There was, and remains, a large sub-set of women that I don't feel attraction towards. It is something else akin to respect and reverence but also longing. I now refer to that as wanting to be them. But that isn't quite right. Their personalities did not interest me so much (though obviously a little bit as style is often tied up with pwersonality). This manifested, very autistically, in me being able to use style as a means of short-hand to understand how people would react to cerrain social stimuli and what sort of things they may be interested in. But, and this is crucial, I wanted to be them insomuch as I would replace their inner selves with my own. I didn't want their lives so much as I wanted their position and the style that came with that.

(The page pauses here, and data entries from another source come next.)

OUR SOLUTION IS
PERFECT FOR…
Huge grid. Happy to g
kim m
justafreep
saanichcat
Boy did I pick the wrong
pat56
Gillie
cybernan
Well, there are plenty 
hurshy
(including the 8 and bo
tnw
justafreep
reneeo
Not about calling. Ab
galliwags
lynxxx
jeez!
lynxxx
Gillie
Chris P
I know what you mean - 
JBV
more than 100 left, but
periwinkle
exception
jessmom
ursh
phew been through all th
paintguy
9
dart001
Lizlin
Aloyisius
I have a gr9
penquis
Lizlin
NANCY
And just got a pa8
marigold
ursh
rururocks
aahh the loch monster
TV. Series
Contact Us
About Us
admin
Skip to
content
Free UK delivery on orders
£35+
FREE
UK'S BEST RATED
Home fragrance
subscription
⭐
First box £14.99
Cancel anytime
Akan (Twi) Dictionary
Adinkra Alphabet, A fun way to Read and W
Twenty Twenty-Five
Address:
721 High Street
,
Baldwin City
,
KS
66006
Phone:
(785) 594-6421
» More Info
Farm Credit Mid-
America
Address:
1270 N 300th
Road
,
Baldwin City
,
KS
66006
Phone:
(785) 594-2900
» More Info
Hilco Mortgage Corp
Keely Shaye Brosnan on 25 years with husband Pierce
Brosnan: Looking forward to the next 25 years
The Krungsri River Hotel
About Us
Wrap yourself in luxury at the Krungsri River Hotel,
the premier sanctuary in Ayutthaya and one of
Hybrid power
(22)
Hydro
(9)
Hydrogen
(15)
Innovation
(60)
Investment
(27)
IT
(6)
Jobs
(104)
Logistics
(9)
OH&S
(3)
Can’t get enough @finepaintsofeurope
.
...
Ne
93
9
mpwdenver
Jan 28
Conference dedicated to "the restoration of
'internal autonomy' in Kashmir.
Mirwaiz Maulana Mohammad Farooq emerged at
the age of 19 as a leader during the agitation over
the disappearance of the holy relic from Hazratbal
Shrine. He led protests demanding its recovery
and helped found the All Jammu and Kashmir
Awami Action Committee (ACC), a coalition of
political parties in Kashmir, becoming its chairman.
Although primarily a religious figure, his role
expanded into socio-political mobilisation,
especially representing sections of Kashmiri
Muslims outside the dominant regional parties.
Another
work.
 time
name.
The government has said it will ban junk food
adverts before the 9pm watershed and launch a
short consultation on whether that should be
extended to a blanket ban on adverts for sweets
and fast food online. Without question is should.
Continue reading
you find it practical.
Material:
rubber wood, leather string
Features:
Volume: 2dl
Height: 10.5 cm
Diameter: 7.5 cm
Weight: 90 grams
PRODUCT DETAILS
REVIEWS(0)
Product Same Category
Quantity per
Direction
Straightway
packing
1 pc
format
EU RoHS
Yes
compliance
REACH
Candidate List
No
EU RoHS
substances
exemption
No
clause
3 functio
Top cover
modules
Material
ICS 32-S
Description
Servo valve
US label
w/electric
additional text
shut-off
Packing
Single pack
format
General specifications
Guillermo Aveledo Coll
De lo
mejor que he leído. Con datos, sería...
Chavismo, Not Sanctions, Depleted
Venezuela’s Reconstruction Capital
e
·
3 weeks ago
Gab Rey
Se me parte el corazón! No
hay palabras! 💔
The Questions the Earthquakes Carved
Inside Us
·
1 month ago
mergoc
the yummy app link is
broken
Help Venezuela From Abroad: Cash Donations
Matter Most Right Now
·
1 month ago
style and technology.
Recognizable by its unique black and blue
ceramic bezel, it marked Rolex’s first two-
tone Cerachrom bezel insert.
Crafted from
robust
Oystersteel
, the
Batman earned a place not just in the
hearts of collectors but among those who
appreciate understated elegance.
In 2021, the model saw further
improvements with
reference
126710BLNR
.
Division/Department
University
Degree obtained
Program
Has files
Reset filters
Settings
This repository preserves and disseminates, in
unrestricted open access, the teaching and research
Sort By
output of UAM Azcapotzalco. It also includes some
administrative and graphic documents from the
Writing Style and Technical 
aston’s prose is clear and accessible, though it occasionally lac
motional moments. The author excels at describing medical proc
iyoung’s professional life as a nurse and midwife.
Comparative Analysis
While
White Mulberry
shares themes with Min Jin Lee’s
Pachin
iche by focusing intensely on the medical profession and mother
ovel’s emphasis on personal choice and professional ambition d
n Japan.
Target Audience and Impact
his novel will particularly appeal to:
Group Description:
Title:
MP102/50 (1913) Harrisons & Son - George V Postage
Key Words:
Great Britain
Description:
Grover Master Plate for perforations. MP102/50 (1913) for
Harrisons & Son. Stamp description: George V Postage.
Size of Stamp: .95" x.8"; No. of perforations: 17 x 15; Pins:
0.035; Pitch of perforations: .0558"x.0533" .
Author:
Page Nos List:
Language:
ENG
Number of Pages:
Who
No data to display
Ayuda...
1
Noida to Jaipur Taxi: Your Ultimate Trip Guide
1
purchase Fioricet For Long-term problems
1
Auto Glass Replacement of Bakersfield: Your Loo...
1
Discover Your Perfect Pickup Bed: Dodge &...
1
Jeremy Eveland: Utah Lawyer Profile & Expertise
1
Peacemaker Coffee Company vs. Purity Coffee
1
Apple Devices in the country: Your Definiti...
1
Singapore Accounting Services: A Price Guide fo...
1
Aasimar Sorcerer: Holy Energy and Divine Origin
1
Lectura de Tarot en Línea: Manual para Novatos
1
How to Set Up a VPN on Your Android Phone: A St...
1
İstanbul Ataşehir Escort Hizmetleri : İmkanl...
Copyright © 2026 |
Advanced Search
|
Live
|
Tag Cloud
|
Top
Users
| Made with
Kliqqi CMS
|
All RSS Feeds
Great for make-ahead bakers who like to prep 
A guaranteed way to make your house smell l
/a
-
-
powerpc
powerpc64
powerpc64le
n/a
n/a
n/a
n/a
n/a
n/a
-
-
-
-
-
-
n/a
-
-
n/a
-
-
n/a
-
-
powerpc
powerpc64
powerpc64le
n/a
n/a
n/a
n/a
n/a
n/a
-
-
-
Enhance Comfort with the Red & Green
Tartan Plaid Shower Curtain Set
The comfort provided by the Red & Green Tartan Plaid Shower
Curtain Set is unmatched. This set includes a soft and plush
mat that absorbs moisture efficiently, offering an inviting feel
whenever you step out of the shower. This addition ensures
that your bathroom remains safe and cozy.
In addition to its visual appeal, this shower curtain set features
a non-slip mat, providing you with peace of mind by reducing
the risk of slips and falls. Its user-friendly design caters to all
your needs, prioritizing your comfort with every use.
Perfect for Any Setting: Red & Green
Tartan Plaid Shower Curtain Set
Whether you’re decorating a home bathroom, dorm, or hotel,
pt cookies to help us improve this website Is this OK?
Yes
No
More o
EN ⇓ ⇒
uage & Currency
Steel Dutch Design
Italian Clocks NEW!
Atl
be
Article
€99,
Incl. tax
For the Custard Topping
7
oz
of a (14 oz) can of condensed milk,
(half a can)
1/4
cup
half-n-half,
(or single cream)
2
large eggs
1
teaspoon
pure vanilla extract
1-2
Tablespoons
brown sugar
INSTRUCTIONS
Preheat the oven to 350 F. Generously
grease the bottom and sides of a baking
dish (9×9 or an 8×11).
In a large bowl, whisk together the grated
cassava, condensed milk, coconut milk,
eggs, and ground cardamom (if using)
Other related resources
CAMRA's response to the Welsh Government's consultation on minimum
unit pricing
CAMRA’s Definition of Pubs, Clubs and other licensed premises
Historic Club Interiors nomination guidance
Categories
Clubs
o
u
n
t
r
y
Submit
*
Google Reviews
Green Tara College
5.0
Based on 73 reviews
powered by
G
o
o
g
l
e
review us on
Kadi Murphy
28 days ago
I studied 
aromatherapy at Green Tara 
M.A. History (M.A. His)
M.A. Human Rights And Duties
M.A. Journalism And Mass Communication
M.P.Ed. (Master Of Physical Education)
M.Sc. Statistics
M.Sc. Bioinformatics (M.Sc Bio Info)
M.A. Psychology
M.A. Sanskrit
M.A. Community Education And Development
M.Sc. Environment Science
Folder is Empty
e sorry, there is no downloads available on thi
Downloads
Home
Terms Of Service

That incongruence had no name. I learned quickly that revealing even small parts of that feeling resulted in people drawing back from me or teasing until it became bullying. It was made worse, magnified, by having no easy name to describe what I felt - by having no label. Because that made it harder to explain to myself what was going on as well. When I read The Chrysalids by Wyndham I found myself nodding along in agreement to his description of 'thought-shapes' as a means of describing thought processes. Most other authors I have read who delve into the concept of telepathy (and it was a minor special interest of mine) use almost solely words to describe that kind of communication - as if people think in words and sentences. Very few attempt to share feelings or concepts the way Wyndham does. Having that concept and the vocabulary allowed me to understand the ideas better and to make better sense of my inner-workings in ways that meant I could talk about to others who hadn't read The Chrysalids. But, when coming up against my own feelings about who I was or why I didn't feel secure saying I was 'straight' I had no such terminology or analogies that made any sense. Or, rather, not ones that could be conveyed quickly and concisely.
Accepting the term 'trans-woman' to describe myself, learning the term 'trans-lesbian' - these are things that have brought enormous comfort to me because now I can define things, at least to myself. I have a short-hand that I didn't even know I needed to allow me to recognise parts of myself I have long wrestled with.
I once read a book called Mealtime Habits of the Messiah. In it, Gempf has a section where he explains that many Christians wear slogan t-shirts that do not help themselves or the cause. He counsels the wearing of a slogan "Jesus would have had stern words for people like me" and then wearing that t-shirt inside out to prevent us falling into that kind of smug judgemental Christianity that is happy to accept oneself and not others. Or that seeks self-justification in the dismissal of others. In my case I suspect that Jesus would have stern words to say to me about my denial of myself in unhealthy and unhelpful ways over the years. His stern words would have included that admonishment that I was created the way I am - which includes those terms 'trans-woman' and 'trans-lesbian'.